A startling peculiarity of these islanders is the unmitigated hostility which they exhibit, and have always exhibited, towards every people with whom they have, come in contact. It is not the white man alone whom they hate and harass; but they also murder the Malay, whose skin is almost as dark as their own. This would seem to contradict the hypothesis of a tradition of hostility preserved amongst them, and directed against white men who enslaved their ancestors; but, indeed, that story has been sufficiently refuted. A far more probable cause of their universal hatred is, that, at some period of their history, they have been grossly abused; so much so as to render suspicion and treachery almost an instinct of their nature.

In these very characteristic moral features we find another of those striking analogies that would seem to connect them with the negrillo races of the Eastern Archipelago; but, whether they are or are not connected with them, their appearance upon the Andaman is no greater mystery, than the solitary “fox-wolf” on the Falkland Islands, or the smallest wingless insect in some lone islet of the Ocean?


Chapter Seventeen.

The Patagonian Giants.

Who has not heard of the giants of Patagonia? From the days of Magellan, when they were first seen, many a tale has been told, and many a speculation indulged in about these colossal men: some representing them as very Titans, of twelve feet in height, and stout in proportion: that, when standing a little astride, an ordinary-sized man could pass between their legs without even stooping his head! So talked the early navigators of the Great South Sea.

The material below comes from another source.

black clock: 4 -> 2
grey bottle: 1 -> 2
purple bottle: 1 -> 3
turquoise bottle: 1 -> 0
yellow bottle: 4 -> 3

Since the time when these people were first seen by Europeans, up to the present hour,—in all, three hundred and thirty years ago,—it is astonishing how little has been added to our knowledge of them; the more so, that almost every voyager who has since passed through the Straits of Magellan, has had some intercourse with them;—the more so, that Spanish people have had settlements on the confines of their country; and one—an unsuccessful one, however—in the very heart of it! But these Spanish settlements have all decayed, or are fast decaying; and when the Spanish race disappears from America,—which sooner or later it will most certainly do,—it will leave behind it a greater paucity of monumental record, than perhaps any civilised nation ever before transmitted to posterity.

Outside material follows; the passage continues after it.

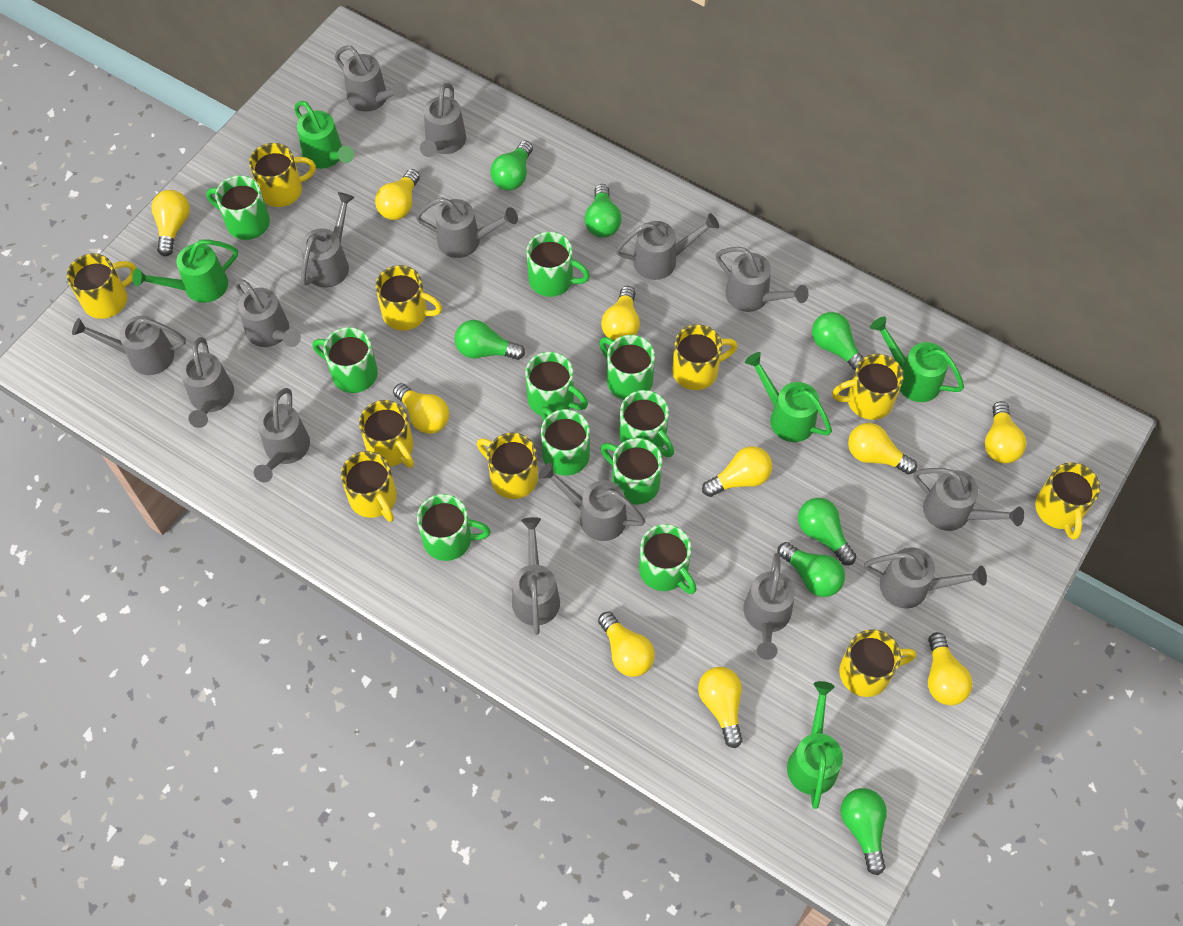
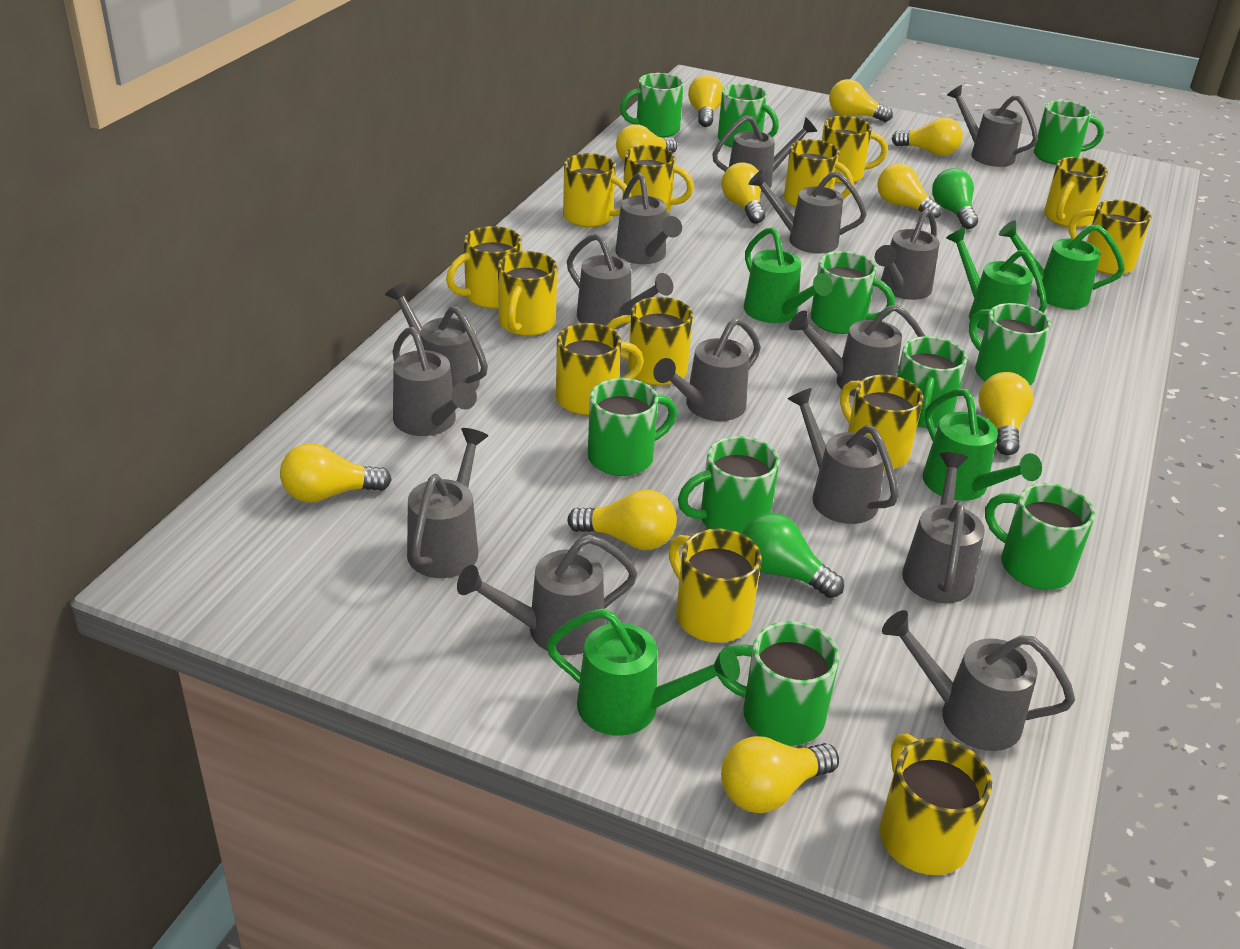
green light bulb: 7 -> 2
yellow mug: 10 -> 13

Little, however, as we have learnt about the customs of the Patagonian people, we have at least obtained a more definite idea of their height. They have been measured. The twelve-feet giants can no longer be found; they never existed, except in the fertile imaginations of some of the old navigators,—whose embodied testimony, nevertheless, it is difficult to disbelieve. Other and more reliable witnesses have done away with the Titans; but still we are unable to reduce the stature of the Patagonians to that of ordinary men. If not actual giants, they are, at all events, very tall men,—many of them standing seven feet in their boots of guanaco-leather, few less than six, and a like few rising nearly to eight! These measurements are definite and certain; and although the whole number of the Indians that inhabit the plains of Patagonia may not reach the above standard there are tribes of smaller men called by the common name Patagonians,—yet many individuals certainly exist who come up to it.

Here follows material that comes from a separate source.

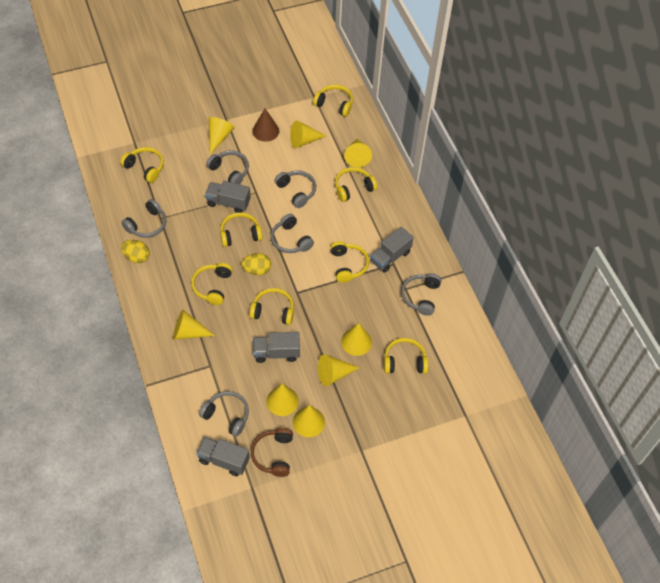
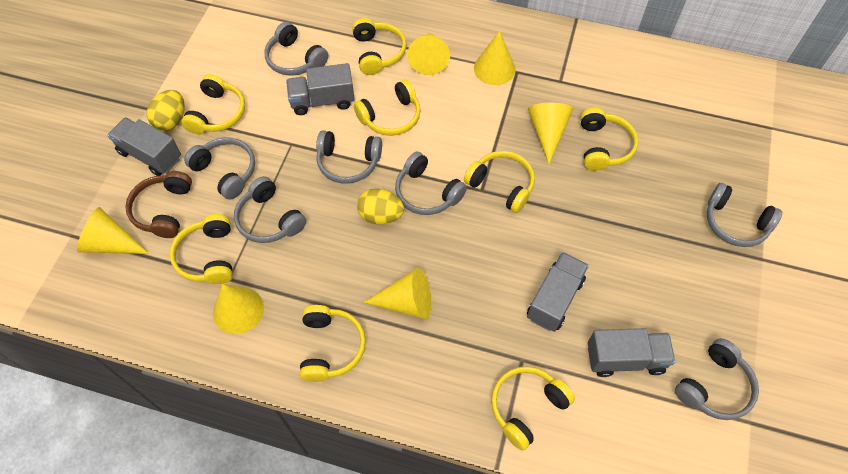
brown cone: 1 -> 0
grey headphones: 6 -> 7
yellow cone: 8 -> 6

If not positive giants, then, it is safe enough to consider the Patagonians as among the “tallest” of human beings,—perhaps the very tallest that exist, or ever existed, upon the face of the earth; and for this reason, if for no other, they are entitled to be regarded as an “odd people.” But they have other claims to this distinction; for their habits and customs, although in general corresponding to those of other tribes of American Indians, present us with many points that are peculiar.